Bizim antlaşmamız kat karşılığı oldu; otel müteahhite, plazanın mülkü ise bize ait. Tapular da buna göre düzenlendi ve ayrıldı. Başlangıçta A otel, B otel olarak iki ayrı otel olarak yola çıkıldı. Daha sonra biz kendi alanımızı plazaya çevirdik ve tapular işyeri olarak alındı. Faaliyete geçer geçmez vakfımıza gelir getirecek. Başlangıçtan itibaren antlaşmamız %60 müteahhit, %40 vakıf oranında yapıldı, toplumumuza da bu şekilde ilan ettik. Bu rakamları azımsayanlar oluyor, ancak karşılaşılan zorluklar ve elde edeceğimiz gelir düşünüldüğünde, o zamana göre en iyi anlaşmayı yaptığımızdan kimse şüphe duymamalı.
-
Kiralamalar nasıl devam ediyor?
Piyasa koşulları malum, etrafımızda çok fazla işyeri olduğu da bir gerçek, fakat bizim kiralamalarımız iyi gidiyor. Bugüne kadar 7 veya 8 kontrat yaptık. Yavaş yavaş yerleşiyorlar. Katları 856 metrekarelik alanlar şeklinde bölümlendirmeden sunuyoruz. Talebe göre bölümlendirmeler yapılıyor. Kurumsal firmalarla ve tam kat kiralamayı düşünen firmalarla kontrat yapmayı tercih ediyoruz. Bu hızla devam edersek önümüzdeki dört-beş ay içerisinde %80 doluluk oranına ulaşabileceğimizi öngörüyoruz.
-
Plazanın girişinde göze çarpan bir havalandırma sistemi var. Burada daha estetik bir çözüm düşünülemez miydi?
42 katlık bir binanın teknik aksamını tahayyül ettiğinizde bunun mimari anlamda yer kaybetmeden yerleştirilmesi başlı başına ciddi bir olaydır. Burada yeri gelmişken Nışan Kara’nın mimari ve mühendislik anlamda katkılarından bahsetmek gerekiyor.
-
Buradan elde edilecek gelir nasıl kullanılacak?
Tabii ki Karagözyan’ın arazisi üzerine yapılmış bir bina, akar olarak başta vakfımıza gelir getirecek bir proje. Fakat ilk gün proje başlamadan önce söylediğimi, bugün proje tamamlandığında tekrar söylüyorum; bu proje ve akar cemaat vakıflarına aittir.

_Gösterilen malzeme_.
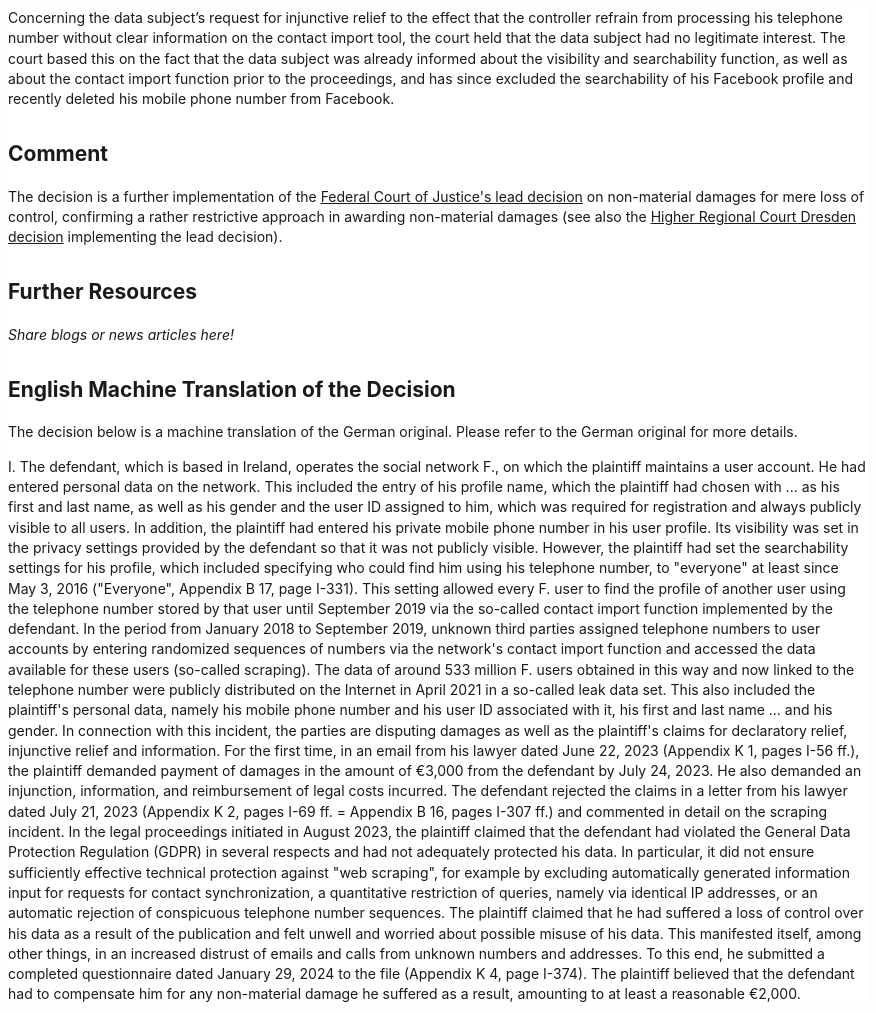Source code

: Concerning the data subject’s request for injunctive relief to the effect that the controller refrain from processing his telephone number without clear information on the contact import tool, the court held that the data subject had no legitimate interest. The court based this on the fact that the data subject was already informed about the visibility and searchability function, as well as about the contact import function prior to the proceedings, and has since excluded the searchability of his Facebook profile and recently deleted his mobile phone number from Facebook.

## Comment

The decision is a further implementation of the [Federal Court of Justice's lead decision](/index.php?title=BGH_-_VI_ZR_10/24 "BGH - VI ZR 10/24") on non-material damages for mere loss of control, confirming a rather restrictive approach in awarding non-material damages (see also the [Higher Regional Court Dresden decision](/index.php?title=OLG_Dresden_-_4_U_808/24 "OLG Dresden - 4 U 808/24") implementing the lead decision).

## Further Resources

_Share blogs or news articles here!_

## English Machine Translation of the Decision

The decision below is a machine translation of the German original. Please refer to the German original for more details.

I. The defendant, which is based in Ireland, operates the social network F., on which the plaintiff maintains a user account. He had entered personal data on the network. This included the entry of his profile name, which the plaintiff had chosen with ... as his first and last name, as well as his gender and the user ID assigned to him, which was required for registration and always publicly visible to all users. In addition, the plaintiff had entered his private mobile phone number in his user profile. Its visibility was set in the privacy settings provided by the defendant so that it was not publicly visible. However, the plaintiff had set the searchability settings for his profile, which included specifying who could find him using his telephone number, to "everyone" at least since May 3, 2016 ("Everyone", Appendix B 17, page I-331). This setting allowed every F. user to find the profile of another user using the telephone number stored by that user until September 2019 via the so-called contact import function implemented by the defendant.
In the period from January 2018 to September 2019, unknown third parties assigned telephone numbers to user accounts by entering randomized sequences of numbers via the network's contact import function and accessed the data available for these users (so-called scraping). The data of around 533 million F. users obtained in this way and now linked to the telephone number were publicly distributed on the Internet in April 2021 in a so-called leak data set. This also included the plaintiff's personal data, namely his mobile phone number and his user ID associated with it, his first and last name ... and his gender.
In connection with this incident, the parties are disputing damages as well as the plaintiff's claims for declaratory relief, injunctive relief and information.
For the first time, in an email from his lawyer dated June 22, 2023 (Appendix K 1, pages I-56 ff.), the plaintiff demanded payment of damages in the amount of €3,000 from the defendant by July 24, 2023. He also demanded an injunction, information, and reimbursement of legal costs incurred.
The defendant rejected the claims in a letter from his lawyer dated July 21, 2023 (Appendix K 2, pages I-69 ff. = Appendix B 16, pages I-307 ff.) and commented in detail on the scraping incident.
In the legal proceedings initiated in August 2023, the plaintiff claimed that the defendant had violated the General Data Protection Regulation (GDPR) in several respects and had not adequately protected his data. In particular, it did not ensure sufficiently effective technical protection against "web scraping", for example by excluding automatically generated information input for requests for contact synchronization, a quantitative restriction of queries, namely via identical IP addresses, or an automatic rejection of conspicuous telephone number sequences.
The plaintiff claimed that he had suffered a loss of control over his data as a result of the publication and felt unwell and worried about possible misuse of his data. This manifested itself, among other things, in an increased distrust of emails and calls from unknown numbers and addresses. To this end, he submitted a completed questionnaire dated January 29, 2024 to the file (Appendix K 4, page I-374). The plaintiff believed that the defendant had to compensate him for any non-material damage he suffered as a result, amounting to at least a reasonable €2,000.
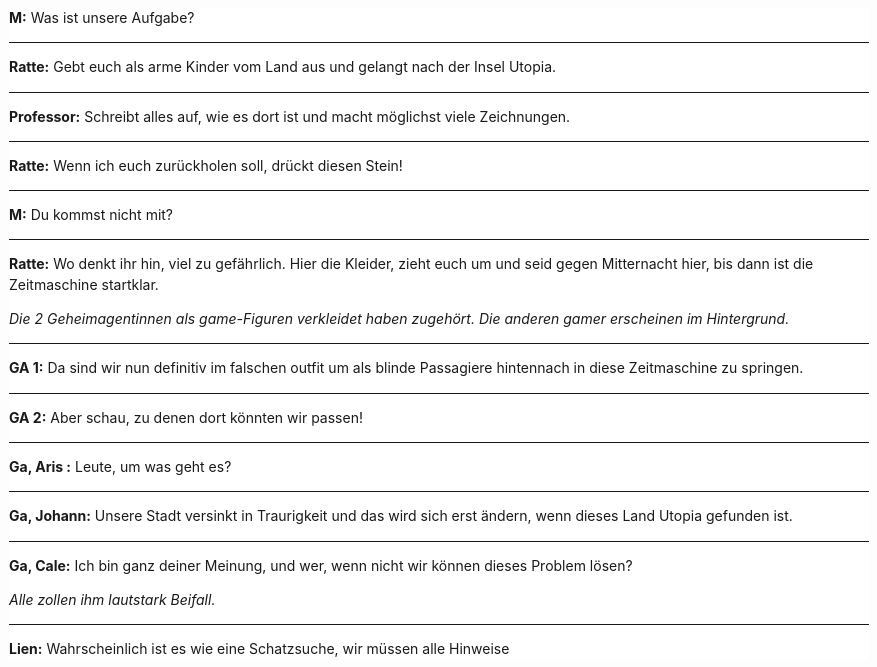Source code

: **M:** Was ist unsere Aufgabe?

---
**Ratte:** Gebt euch als arme Kinder vom Land aus und gelangt nach der
Insel Utopia.

---
**Professor:** Schreibt alles auf, wie es dort ist und macht möglichst
viele Zeichnungen.

---
**Ratte:** Wenn ich euch zurückholen soll, drückt diesen Stein!

---
**M:** Du kommst nicht mit?

---
**Ratte:** Wo denkt ihr hin, viel zu gefährlich. Hier die Kleider,
zieht euch um und seid gegen Mitternacht hier, bis dann ist die
Zeitmaschine startklar.

*Die 2 Geheimagentinnen als game-Figuren verkleidet haben zugehört.
Die anderen gamer erscheinen im Hintergrund.*

---
**GA 1:** Da sind wir nun definitiv im falschen outfit um als blinde
Passagiere hintennach in diese Zeitmaschine zu springen.

---
**GA 2:** Aber schau, zu denen dort könnten wir passen!

---
**Ga, Aris :** Leute, um was geht es?

---
**Ga, Johann:** Unsere Stadt
versinkt in Traurigkeit und
das wird sich erst
ändern, wenn dieses Land
Utopia gefunden ist.

---
**Ga, Cale:** Ich bin ganz
deiner Meinung, und wer, wenn
nicht wir können
dieses Problem lösen?

*Alle zollen ihm lautstark
Beifall.*

---
**Lien:** Wahrscheinlich ist
es wie eine Schatzsuche, wir
müssen alle Hinweise
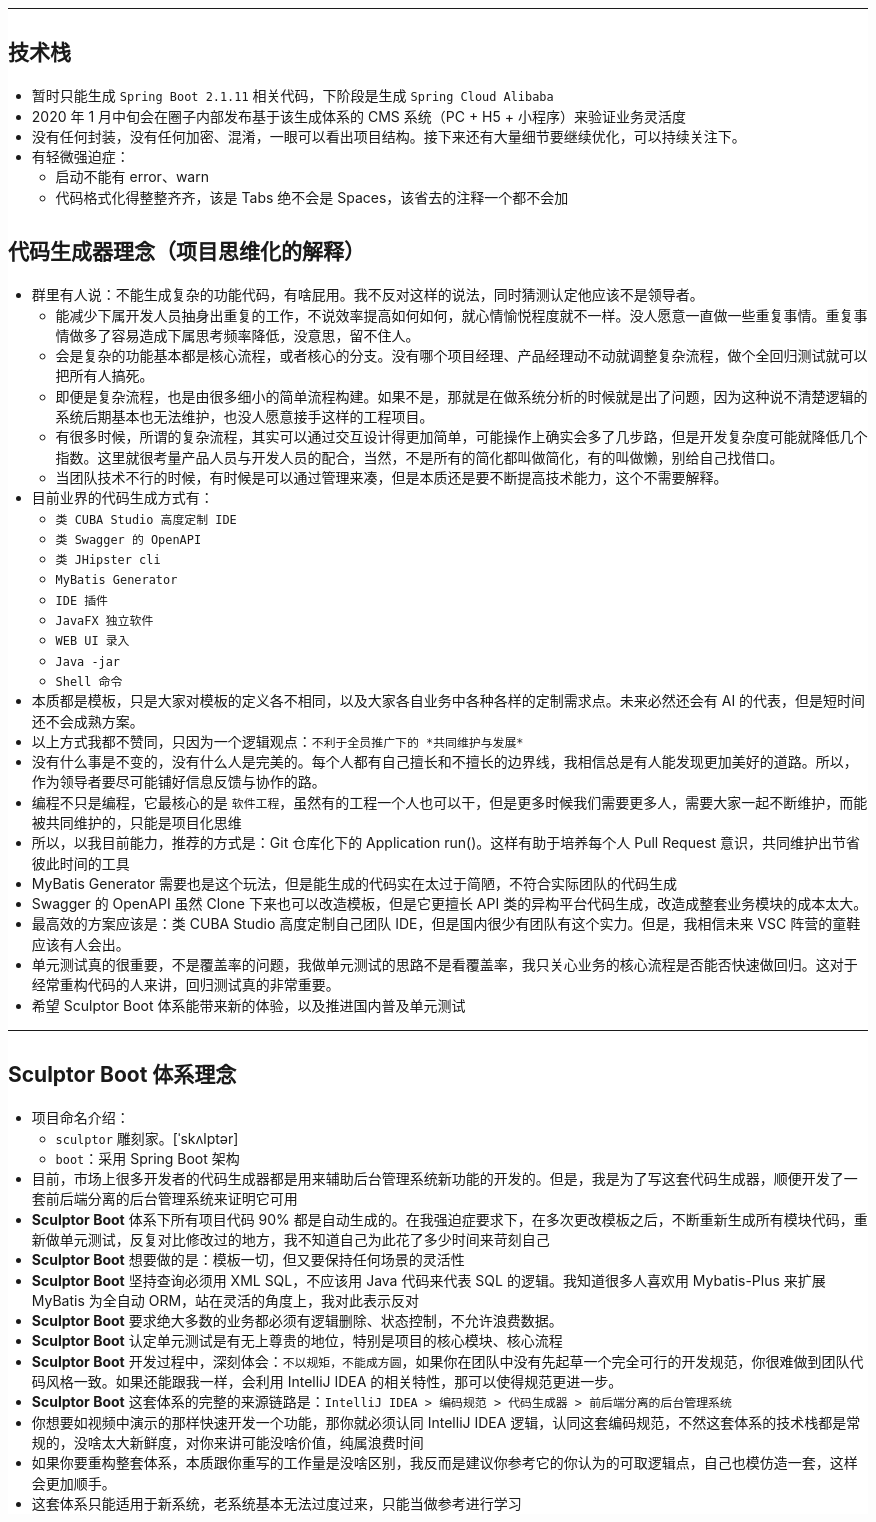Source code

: 
-------------------------------------------------------------------

## 技术栈

- 暂时只能生成 `Spring Boot 2.1.11` 相关代码，下阶段是生成 `Spring Cloud Alibaba`
- 2020 年 1 月中旬会在圈子内部发布基于该生成体系的 CMS 系统（PC + H5 + 小程序）来验证业务灵活度
- 没有任何封装，没有任何加密、混淆，一眼可以看出项目结构。接下来还有大量细节要继续优化，可以持续关注下。
- 有轻微强迫症：
    - 启动不能有 error、warn
    - 代码格式化得整整齐齐，该是 Tabs 绝不会是 Spaces，该省去的注释一个都不会加

## 代码生成器理念（项目思维化的解释）

- 群里有人说：不能生成复杂的功能代码，有啥屁用。我不反对这样的说法，同时猜测认定他应该不是领导者。
    - 能减少下属开发人员抽身出重复的工作，不说效率提高如何如何，就心情愉悦程度就不一样。没人愿意一直做一些重复事情。重复事情做多了容易造成下属思考频率降低，没意思，留不住人。
    - 会是复杂的功能基本都是核心流程，或者核心的分支。没有哪个项目经理、产品经理动不动就调整复杂流程，做个全回归测试就可以把所有人搞死。
    - 即便是复杂流程，也是由很多细小的简单流程构建。如果不是，那就是在做系统分析的时候就是出了问题，因为这种说不清楚逻辑的系统后期基本也无法维护，也没人愿意接手这样的工程项目。
    - 有很多时候，所谓的复杂流程，其实可以通过交互设计得更加简单，可能操作上确实会多了几步路，但是开发复杂度可能就降低几个指数。这里就很考量产品人员与开发人员的配合，当然，不是所有的简化都叫做简化，有的叫做懒，别给自己找借口。
    - 当团队技术不行的时候，有时候是可以通过管理来凑，但是本质还是要不断提高技术能力，这个不需要解释。
- 目前业界的代码生成方式有：
    - `类 CUBA Studio 高度定制 IDE` 
    - `类 Swagger 的 OpenAPI`
    - `类 JHipster cli`
    - `MyBatis Generator`
    - `IDE 插件`
    - `JavaFX 独立软件`
    - `WEB UI 录入`
    - `Java -jar`
    - `Shell 命令`
- 本质都是模板，只是大家对模板的定义各不相同，以及大家各自业务中各种各样的定制需求点。未来必然还会有 AI 的代表，但是短时间还不会成熟方案。
- 以上方式我都不赞同，只因为一个逻辑观点：`不利于全员推广下的 *共同维护与发展*`
- 没有什么事是不变的，没有什么人是完美的。每个人都有自己擅长和不擅长的边界线，我相信总是有人能发现更加美好的道路。所以，作为领导者要尽可能铺好信息反馈与协作的路。
- 编程不只是编程，它最核心的是 `软件工程`，虽然有的工程一个人也可以干，但是更多时候我们需要更多人，需要大家一起不断维护，而能被共同维护的，只能是项目化思维
- 所以，以我目前能力，推荐的方式是：Git 仓库化下的 Application run()。这样有助于培养每个人 Pull Request 意识，共同维护出节省彼此时间的工具
- MyBatis Generator 需要也是这个玩法，但是能生成的代码实在太过于简陋，不符合实际团队的代码生成
- Swagger 的 OpenAPI 虽然 Clone 下来也可以改造模板，但是它更擅长 API 类的异构平台代码生成，改造成整套业务模块的成本太大。
- 最高效的方案应该是：类 CUBA Studio 高度定制自己团队 IDE，但是国内很少有团队有这个实力。但是，我相信未来 VSC 阵营的童鞋应该有人会出。
- 单元测试真的很重要，不是覆盖率的问题，我做单元测试的思路不是看覆盖率，我只关心业务的核心流程是否能否快速做回归。这对于经常重构代码的人来讲，回归测试真的非常重要。
- 希望 Sculptor Boot 体系能带来新的体验，以及推进国内普及单元测试

-------------------------------------------------------------------

## Sculptor Boot 体系理念

- 项目命名介绍：
    - `sculptor` 雕刻家。\[ˈskʌlptər\]
    - `boot`：采用 Spring Boot 架构
- 目前，市场上很多开发者的代码生成器都是用来辅助后台管理系统新功能的开发的。但是，我是为了写这套代码生成器，顺便开发了一套前后端分离的后台管理系统来证明它可用
- **Sculptor Boot** 体系下所有项目代码 90% 都是自动生成的。在我强迫症要求下，在多次更改模板之后，不断重新生成所有模块代码，重新做单元测试，反复对比修改过的地方，我不知道自己为此花了多少时间来苛刻自己
- **Sculptor Boot** 想要做的是：模板一切，但又要保持任何场景的灵活性
- **Sculptor Boot** 坚持查询必须用 XML SQL，不应该用 Java 代码来代表 SQL 的逻辑。我知道很多人喜欢用 Mybatis-Plus 来扩展 MyBatis 为全自动 ORM，站在灵活的角度上，我对此表示反对
- **Sculptor Boot** 要求绝大多数的业务都必须有逻辑删除、状态控制，不允许浪费数据。
- **Sculptor Boot** 认定单元测试是有无上尊贵的地位，特别是项目的核心模块、核心流程
- **Sculptor Boot** 开发过程中，深刻体会：`不以规矩，不能成方圆`，如果你在团队中没有先起草一个完全可行的开发规范，你很难做到团队代码风格一致。如果还能跟我一样，会利用 IntelliJ IDEA 的相关特性，那可以使得规范更进一步。
- **Sculptor Boot** 这套体系的完整的来源链路是：`IntelliJ IDEA > 编码规范 > 代码生成器 > 前后端分离的后台管理系统`
- 你想要如视频中演示的那样快速开发一个功能，那你就必须认同 IntelliJ IDEA 逻辑，认同这套编码规范，不然这套体系的技术栈都是常规的，没啥太大新鲜度，对你来讲可能没啥价值，纯属浪费时间
- 如果你要重构整套体系，本质跟你重写的工作量是没啥区别，我反而是建议你参考它的你认为的可取逻辑点，自己也模仿造一套，这样会更加顺手。
- 这套体系只能适用于新系统，老系统基本无法过度过来，只能当做参考进行学习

_Görevler_.
1. Plaza söyleşisine göre müteahhit ile vakıf arasındaki anlaşma hangi oranlara göre yapıldı?
2. Plaza söyleşisini son cümlesinden sonrasını yazarak sürdürün.

_Öğelere göre yanıtlar_.
1. %60 müteahhit, %40 vakıf oranına göre.

2.
-
Nasıl bir getiri bekleniyor?
Önünü kesmemek adına rakam telaffuz etmeyi doğru bulmuyorum ama iyi bir getiri sağlayacağını söyleyebilirim. İleride kontratlar netleştiği zaman şeffaf bir şekilde toplumumuzu bilgilendirici açıklamalar yapmak daha doğru olacaktır.
-
Burada eski dernek binasını ihya edeceksiniz ve bir de tiyatro sahnesi olacak. Bunlar ne zaman inşa edilecek?
Dernek binasıyla ilgili projeyi revize ettik ve anıtlar kurulundan tekrar izin almamız gerekti. Uzamasının nedeni bu, orada da kaba inşaat ve hafriyat işlemleri tamamlanmak üzere, bu çalışmanın okulu etkilememesi için kaba inşaatın okulların açılmasından önce bitirilmesi gerekiyor. Orada Karagözyan Kültür Merkezi’ni inşa ediyoruz. Modern donanımlı profesyonel bir tiyatro sahnesi, spor salonu, sergi salonu ve çok amaçlı bir salonumuz olacak.
Adil bir gelir paylaşımı için ortak havuz şart
-
Bu derecede önemli bir projeyi sonuca ulaştıran bir yönetici olarak, bunun topluma ne getireceğini düşünüyorsunuz?
Karagözyan Vakfı olarak biz projemizi bitirdik, cemaatimizde daha önce bitmiş projeler de var. Bunların hepsi cemaatimizin zenginlikleri. Cemaat vakıfları olarak gelir düzeyimiz yükseliyor. Tabii bunları iyi yönetmemiz gerekiyor ve aynı zamanda adaletli bir paylaşım sağlamamız gerekiyor. Vakfın gelirlerini dağıtmak yönetim kurulu başkanının iki dudağı arasında olmamalı.
-
Özel bir oluşumdan mı bahsediyorsunuz?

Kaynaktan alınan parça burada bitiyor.